[start of Data extract]

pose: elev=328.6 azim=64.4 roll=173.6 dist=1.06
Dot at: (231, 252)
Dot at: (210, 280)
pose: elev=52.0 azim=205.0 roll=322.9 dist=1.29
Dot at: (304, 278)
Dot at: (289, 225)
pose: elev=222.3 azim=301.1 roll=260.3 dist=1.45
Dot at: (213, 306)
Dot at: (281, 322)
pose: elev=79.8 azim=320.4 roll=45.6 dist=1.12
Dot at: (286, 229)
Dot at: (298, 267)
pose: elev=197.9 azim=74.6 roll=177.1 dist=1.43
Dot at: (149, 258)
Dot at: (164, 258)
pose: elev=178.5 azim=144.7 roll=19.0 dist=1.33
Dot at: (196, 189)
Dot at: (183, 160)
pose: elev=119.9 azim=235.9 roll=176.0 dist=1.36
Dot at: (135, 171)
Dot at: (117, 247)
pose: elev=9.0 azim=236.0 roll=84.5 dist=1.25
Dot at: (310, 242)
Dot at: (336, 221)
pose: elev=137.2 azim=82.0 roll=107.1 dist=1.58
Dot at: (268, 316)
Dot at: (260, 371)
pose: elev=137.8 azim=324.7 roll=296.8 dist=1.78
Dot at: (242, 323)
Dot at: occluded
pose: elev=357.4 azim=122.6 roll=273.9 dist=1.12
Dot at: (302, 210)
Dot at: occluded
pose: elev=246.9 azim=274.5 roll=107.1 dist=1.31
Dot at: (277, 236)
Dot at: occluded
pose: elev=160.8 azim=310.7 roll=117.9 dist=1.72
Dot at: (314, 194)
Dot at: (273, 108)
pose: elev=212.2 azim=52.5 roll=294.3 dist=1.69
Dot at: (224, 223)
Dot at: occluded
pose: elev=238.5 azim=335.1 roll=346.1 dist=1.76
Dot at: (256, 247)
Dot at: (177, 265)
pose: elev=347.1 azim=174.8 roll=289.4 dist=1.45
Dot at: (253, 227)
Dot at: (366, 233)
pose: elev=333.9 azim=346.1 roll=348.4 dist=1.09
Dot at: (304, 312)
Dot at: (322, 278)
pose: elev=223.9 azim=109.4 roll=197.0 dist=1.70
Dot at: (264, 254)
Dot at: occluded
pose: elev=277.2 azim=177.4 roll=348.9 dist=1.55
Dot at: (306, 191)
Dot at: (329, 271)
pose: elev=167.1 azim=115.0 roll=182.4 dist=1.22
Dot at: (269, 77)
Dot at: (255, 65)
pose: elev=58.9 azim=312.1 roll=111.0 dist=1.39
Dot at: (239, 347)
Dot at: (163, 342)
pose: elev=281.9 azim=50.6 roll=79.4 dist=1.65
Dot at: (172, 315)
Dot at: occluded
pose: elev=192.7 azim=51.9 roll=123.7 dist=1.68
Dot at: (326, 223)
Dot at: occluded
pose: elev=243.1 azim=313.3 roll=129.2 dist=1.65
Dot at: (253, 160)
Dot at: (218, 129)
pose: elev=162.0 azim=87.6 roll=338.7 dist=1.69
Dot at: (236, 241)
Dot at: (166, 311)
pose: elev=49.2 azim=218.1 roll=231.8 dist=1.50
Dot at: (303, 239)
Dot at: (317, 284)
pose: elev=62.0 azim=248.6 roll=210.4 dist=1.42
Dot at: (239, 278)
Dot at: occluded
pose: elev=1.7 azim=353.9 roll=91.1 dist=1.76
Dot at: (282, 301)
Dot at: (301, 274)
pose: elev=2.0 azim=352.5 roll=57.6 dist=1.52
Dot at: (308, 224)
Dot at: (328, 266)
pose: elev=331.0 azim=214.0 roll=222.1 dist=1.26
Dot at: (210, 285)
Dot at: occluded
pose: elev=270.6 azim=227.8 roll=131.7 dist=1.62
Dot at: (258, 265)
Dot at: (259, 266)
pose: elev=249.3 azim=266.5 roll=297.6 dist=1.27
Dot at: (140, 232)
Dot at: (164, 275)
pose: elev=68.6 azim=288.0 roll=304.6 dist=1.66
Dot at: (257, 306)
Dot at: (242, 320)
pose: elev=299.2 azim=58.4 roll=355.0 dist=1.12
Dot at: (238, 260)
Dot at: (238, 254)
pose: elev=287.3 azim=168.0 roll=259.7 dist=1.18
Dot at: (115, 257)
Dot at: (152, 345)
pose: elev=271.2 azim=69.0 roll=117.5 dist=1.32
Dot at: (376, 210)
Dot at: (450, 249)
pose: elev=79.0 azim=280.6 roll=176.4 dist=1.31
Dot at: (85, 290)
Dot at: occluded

[end of Data extract]

Given task: Copy out the data again, beginning at the line that has "pose: elev=287.3 azim=168.0" and stopping after the last line of the data, with every line kept. In the second "Dot at" line after each pose, shift both coordinates by subtracting 40 from each.

Response to the exercise:
pose: elev=287.3 azim=168.0 roll=259.7 dist=1.18
Dot at: (115, 257)
Dot at: (112, 305)
pose: elev=271.2 azim=69.0 roll=117.5 dist=1.32
Dot at: (376, 210)
Dot at: (410, 209)
pose: elev=79.0 azim=280.6 roll=176.4 dist=1.31
Dot at: (85, 290)
Dot at: occluded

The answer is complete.